TELEVISION personality Terry Wogan has sold his Scottish forestry
investments.
The Irish-born entertainer was one of several showbusiness stars who
bought woodland in Caithness and Sutherland for tax-relief purposes.
Wogan took a #115,000 stake in commercial tree-planting 10 years ago,
when he bought three remote moorland sites totalling 1430 acres at the
height of the Flow Country ''trees versus birds'' controversy. The tax
concessions for new forest schemes were axed in the 1988 Budget but they
continued for existing plantations up to two years ago.
Now Wogan has sold the land for which he paid about #80 per acre. The
current rate is #120 an acre but he would have expected to get #160 when
he first invested 10 years ago.
Others who bought land for forestry were snooker stars Steve Davis and
Alex Higgins.
Wogan's land was managed by Fountain Forestry and planted mainly with
Sitka spruce and Lodgepole pine. He had planned to sell to a
Lancashire-based businessman, a forestry insider said yesterday, but
Fountain invoked a pre-emption right and bought all three sites instead.
Mr Bruce Taylor, of chartered surveyors Bell Ingram's Ardgay,
Sutherland, office, said there was evidence that plantation owners were
seeing levels of financial return well below expectations.

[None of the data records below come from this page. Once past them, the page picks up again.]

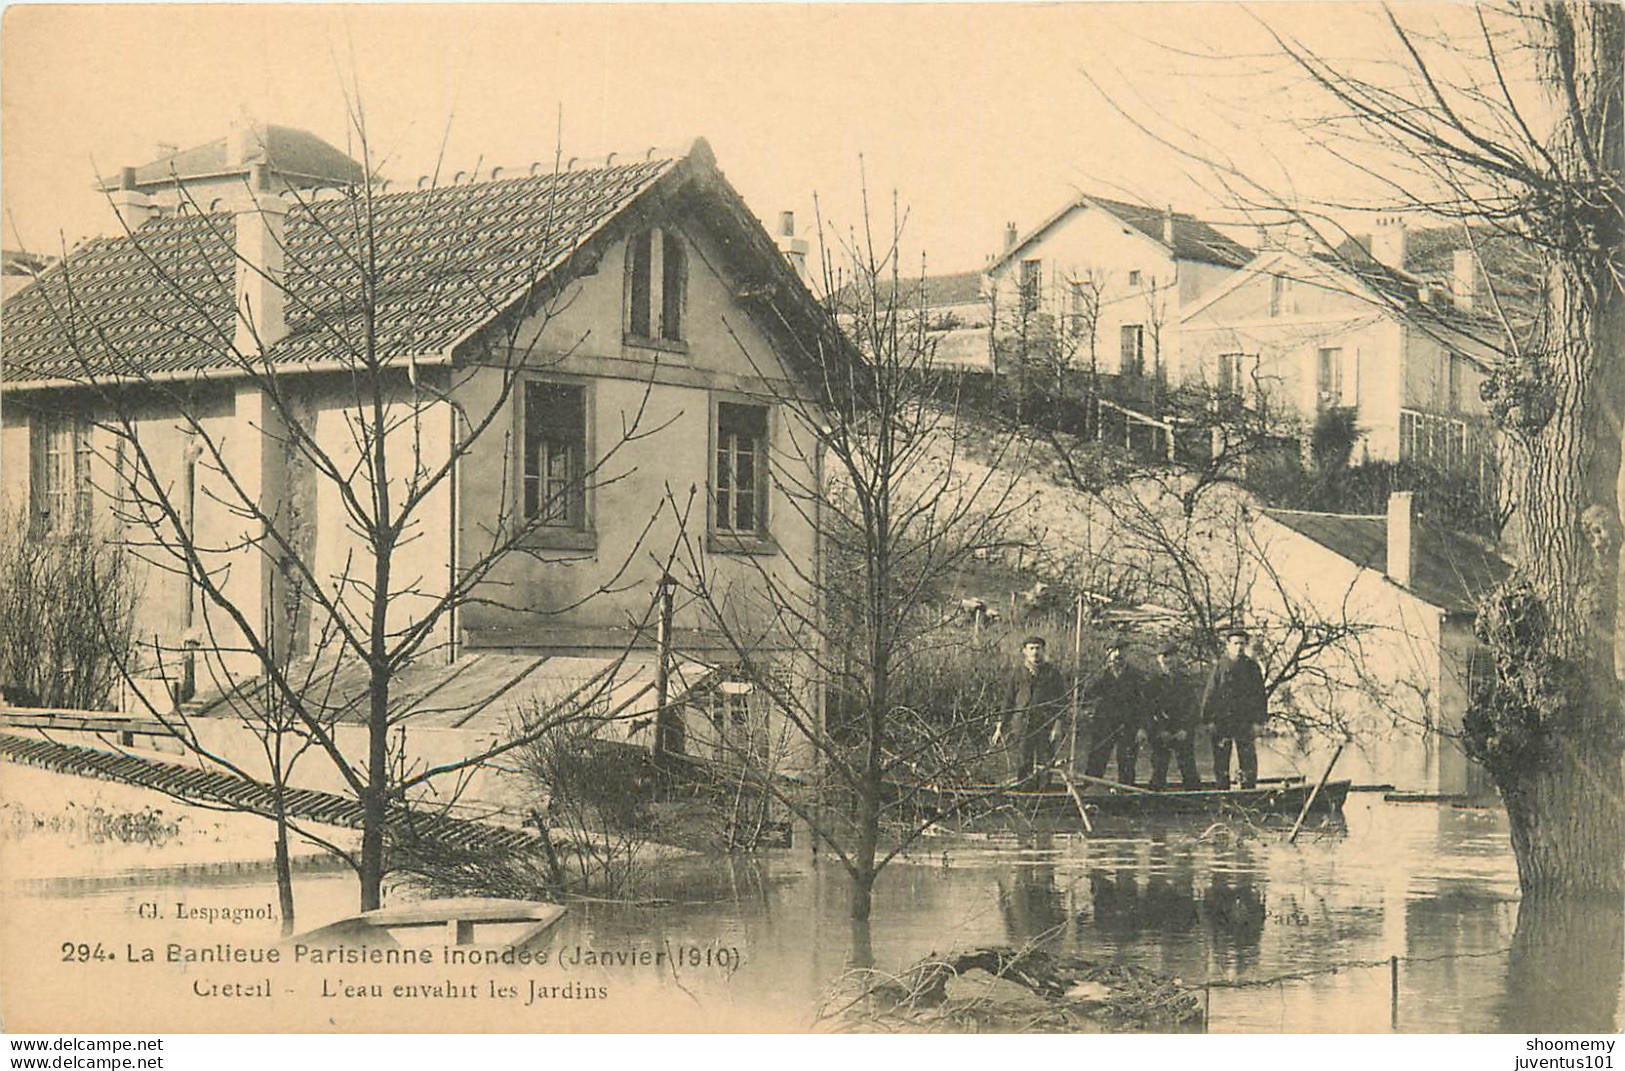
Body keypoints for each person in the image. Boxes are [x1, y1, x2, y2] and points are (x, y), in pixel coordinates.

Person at [993, 636, 1069, 783]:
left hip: (1045, 724)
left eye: (1038, 648)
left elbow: (1062, 702)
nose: (1035, 652)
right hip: (1023, 724)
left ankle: (1043, 794)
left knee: (1045, 761)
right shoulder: (1018, 673)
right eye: (1031, 648)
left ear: (1043, 650)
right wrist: (1000, 726)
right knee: (1024, 761)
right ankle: (1025, 794)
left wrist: (1058, 726)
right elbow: (1008, 701)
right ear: (1024, 651)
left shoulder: (1052, 673)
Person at [1200, 628, 1268, 789]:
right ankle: (1222, 792)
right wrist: (1208, 720)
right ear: (1228, 645)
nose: (1239, 647)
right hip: (1222, 722)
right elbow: (1210, 694)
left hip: (1244, 722)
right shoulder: (1220, 667)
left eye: (1242, 644)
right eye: (1236, 643)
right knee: (1221, 760)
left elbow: (1260, 696)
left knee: (1248, 759)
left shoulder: (1252, 667)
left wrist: (1259, 722)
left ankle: (1248, 792)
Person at [1082, 636, 1147, 786]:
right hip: (1104, 725)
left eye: (1121, 650)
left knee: (1127, 763)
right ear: (1108, 653)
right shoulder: (1100, 675)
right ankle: (1090, 791)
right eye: (1113, 650)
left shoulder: (1137, 676)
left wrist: (1142, 728)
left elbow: (1145, 705)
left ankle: (1126, 794)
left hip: (1128, 726)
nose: (1118, 654)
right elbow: (1086, 697)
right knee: (1097, 760)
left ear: (1127, 653)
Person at [1147, 642, 1202, 790]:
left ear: (1177, 657)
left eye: (1171, 656)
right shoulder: (1152, 682)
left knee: (1188, 767)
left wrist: (1185, 729)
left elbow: (1194, 709)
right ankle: (1155, 799)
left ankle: (1195, 798)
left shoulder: (1185, 681)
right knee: (1159, 767)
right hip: (1161, 731)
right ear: (1158, 659)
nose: (1167, 660)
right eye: (1164, 656)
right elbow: (1149, 710)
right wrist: (1160, 730)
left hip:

''They have committed significant amounts of personal income to such
projects in the belief that the capital value of their property would be
well in excess of current market values.''
Forest sales at the 10year stage were common practice but prices were
lower in the Flow Country because of extra problems which included the
danger of wind damage, a 40-year wait for harvesting, and the
difficulties of hauling timber down forest tracks and narrow roads.
The Flow Country hit the headlines when conservationists claimed
forestry was destroying the largest single area of scarce blanket bog in
the world.
It is vital to sustain breeding populations of Dunlin, Greenshank,
Golden Plover, Arctic Skua, and other rare species of birds.
A Fountain Forestry spokesman in Inverness said yesterday: ''Because
of the level of publicity there has been in the past about the Flow
Country controversy, we are not commenting at this time.''
Terry Wogan was on holiday and not available for comment. His
London-based accountant also declined to say anything.